Special ‘hit squads’ should be set up by the local authorities in Glasgow to break the back of the slum landlord problem in Govanhill.

This is the view of Scottish Housing Minister Alex Neil after an evidence session on the slum housing in the area was held at a Public Petitions Committee meeting on Tuesday 2 March.

Anne Lear, the director of Govanhill Housing Association, had submitted a petition on behalf of the Govanhill Housing Association urging the Scottish Government to conduct an inquiry into the responsibilities of private landlords, below-standard social housing and the impact of slum living conditions on the health and well-being of residents.

The meeting heard that some living conditions in the area were ‘totally unacceptable for the 19th, never mind the 21st Century’. As a result Neil said he would consider granting councils additional powers. He said: “The kind of imaginative initiative I would like us to look at is the possibility, for example, of establishing a special hit squad.”

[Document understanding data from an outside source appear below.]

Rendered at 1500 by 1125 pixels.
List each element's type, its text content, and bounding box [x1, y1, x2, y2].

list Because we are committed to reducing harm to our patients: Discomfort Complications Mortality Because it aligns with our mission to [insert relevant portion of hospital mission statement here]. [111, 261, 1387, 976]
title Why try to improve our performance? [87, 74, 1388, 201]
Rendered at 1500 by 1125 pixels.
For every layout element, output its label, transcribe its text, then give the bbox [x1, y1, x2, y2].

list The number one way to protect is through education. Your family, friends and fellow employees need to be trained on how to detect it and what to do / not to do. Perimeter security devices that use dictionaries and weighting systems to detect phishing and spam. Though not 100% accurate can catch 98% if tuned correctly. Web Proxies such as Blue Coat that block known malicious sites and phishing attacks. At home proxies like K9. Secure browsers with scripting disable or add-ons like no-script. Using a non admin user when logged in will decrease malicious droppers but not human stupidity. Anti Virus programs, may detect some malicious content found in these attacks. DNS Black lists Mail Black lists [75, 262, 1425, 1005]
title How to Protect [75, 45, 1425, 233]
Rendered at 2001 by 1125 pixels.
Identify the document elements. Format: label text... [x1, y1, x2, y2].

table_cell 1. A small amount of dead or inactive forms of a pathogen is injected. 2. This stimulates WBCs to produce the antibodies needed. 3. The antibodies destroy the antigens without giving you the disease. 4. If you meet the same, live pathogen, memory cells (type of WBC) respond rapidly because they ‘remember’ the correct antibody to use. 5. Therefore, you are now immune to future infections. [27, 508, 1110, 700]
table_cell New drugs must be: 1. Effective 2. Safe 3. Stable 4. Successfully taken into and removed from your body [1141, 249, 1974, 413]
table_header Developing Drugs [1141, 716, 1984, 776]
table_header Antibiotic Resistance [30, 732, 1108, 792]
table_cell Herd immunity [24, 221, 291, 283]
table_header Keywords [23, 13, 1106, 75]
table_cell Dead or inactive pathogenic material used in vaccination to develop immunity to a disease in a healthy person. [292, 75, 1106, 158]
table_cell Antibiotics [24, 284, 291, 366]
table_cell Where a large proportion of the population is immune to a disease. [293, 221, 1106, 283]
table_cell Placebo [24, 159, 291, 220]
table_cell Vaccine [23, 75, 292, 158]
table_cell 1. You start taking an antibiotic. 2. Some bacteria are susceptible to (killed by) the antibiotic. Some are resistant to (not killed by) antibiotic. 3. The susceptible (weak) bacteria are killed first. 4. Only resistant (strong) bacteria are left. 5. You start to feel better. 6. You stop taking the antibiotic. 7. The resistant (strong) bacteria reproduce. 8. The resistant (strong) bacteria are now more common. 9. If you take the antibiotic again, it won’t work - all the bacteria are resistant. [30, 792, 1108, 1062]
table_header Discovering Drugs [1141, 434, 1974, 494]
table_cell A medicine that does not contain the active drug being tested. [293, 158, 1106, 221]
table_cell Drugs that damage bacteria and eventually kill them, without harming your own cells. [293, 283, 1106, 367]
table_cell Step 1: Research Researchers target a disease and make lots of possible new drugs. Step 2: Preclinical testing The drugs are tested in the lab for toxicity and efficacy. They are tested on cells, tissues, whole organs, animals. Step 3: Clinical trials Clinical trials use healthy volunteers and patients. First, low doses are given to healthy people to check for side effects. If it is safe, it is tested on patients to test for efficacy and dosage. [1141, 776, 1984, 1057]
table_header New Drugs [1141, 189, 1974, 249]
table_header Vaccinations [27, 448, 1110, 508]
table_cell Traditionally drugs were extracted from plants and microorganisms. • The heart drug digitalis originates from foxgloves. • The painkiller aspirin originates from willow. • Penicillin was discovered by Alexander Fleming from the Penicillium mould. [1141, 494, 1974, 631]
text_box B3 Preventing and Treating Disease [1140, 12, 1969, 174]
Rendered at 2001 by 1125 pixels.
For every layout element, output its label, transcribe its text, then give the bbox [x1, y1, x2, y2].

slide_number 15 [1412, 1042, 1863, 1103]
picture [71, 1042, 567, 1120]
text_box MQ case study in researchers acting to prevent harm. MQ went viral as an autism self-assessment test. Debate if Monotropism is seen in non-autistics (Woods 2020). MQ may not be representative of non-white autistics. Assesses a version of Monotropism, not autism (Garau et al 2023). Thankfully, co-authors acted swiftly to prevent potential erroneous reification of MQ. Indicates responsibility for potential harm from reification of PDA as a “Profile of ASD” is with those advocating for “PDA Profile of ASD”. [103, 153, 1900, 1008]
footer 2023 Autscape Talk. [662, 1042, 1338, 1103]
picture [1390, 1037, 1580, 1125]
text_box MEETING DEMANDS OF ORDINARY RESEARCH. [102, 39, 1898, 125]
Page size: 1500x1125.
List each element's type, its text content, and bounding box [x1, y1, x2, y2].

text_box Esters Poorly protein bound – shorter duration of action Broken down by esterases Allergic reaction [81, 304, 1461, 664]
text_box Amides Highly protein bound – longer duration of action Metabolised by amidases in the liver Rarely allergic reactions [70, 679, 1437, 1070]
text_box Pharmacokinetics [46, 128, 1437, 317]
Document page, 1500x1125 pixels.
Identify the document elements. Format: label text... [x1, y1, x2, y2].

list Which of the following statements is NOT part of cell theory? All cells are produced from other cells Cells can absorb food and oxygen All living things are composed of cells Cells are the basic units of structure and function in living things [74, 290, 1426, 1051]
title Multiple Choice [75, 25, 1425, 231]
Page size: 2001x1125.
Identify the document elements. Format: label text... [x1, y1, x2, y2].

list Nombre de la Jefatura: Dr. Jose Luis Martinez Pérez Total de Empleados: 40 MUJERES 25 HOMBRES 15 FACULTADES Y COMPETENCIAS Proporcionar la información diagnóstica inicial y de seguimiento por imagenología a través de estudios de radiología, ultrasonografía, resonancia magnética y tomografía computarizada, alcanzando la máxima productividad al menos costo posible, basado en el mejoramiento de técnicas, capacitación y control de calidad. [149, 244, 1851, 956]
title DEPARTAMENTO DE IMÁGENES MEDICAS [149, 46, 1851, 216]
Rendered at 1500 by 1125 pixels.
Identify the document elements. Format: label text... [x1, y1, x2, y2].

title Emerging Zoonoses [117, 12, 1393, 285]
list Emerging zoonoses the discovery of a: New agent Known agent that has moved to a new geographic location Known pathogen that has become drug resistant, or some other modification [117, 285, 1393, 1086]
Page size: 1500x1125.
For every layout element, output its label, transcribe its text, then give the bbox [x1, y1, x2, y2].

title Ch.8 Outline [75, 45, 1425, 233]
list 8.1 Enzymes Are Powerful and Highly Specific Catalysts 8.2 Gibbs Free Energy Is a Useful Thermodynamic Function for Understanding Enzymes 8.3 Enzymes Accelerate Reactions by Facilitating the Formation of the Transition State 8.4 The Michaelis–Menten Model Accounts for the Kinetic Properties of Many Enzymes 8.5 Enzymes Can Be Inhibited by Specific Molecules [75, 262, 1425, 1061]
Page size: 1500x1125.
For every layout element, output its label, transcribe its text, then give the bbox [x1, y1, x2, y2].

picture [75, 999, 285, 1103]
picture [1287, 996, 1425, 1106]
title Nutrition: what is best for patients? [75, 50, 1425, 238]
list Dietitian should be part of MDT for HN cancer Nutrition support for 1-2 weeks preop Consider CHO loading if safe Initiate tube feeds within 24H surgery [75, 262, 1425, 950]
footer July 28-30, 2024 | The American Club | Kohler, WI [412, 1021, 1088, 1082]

One of its roles would to ensure landlords were complying with the registration scheme brought in to protect tenants from rogue landlords.

Lear believes the area should have some kind of special status and explained: “There is nowhere else in Scotland that has 1,200 unimproved properties, 75 percent at least of which are owned by the private sector and are not being regulated.”

Prior to the meeting Committee Convener Frank McAveety MSP said: “Govanhill presents a particular housing challenge and this is a petition on behalf of local residents asking for help from national and local government. The hope is that they will be listened to by the key decision-makers.”

The aim of the Public Petitions Committee meeting was to produce evidence and highlight key issues which the Local Government and Communities Committee may wish to consider further as part of its scrutiny of the Housing (Scotland) Bill.

The Scottish Government introduced the Bill on 13 January 2010 and its principal policy objectives are to improve the value that social housing delivers for tenants and taxpayers, to safeguard the supply of that housing for the benefit of future generations of tenants, and to improve conditions in private-sector housing.

The Bill seeks to achieve its policy objectives by modernising the regime for regulating social landlords (local-authority landlords and registered social landlords), reforming the right to buy social housing, and amending the law on registering private landlords, licensing houses in multiple occupation and dealing with disrepair in private housing.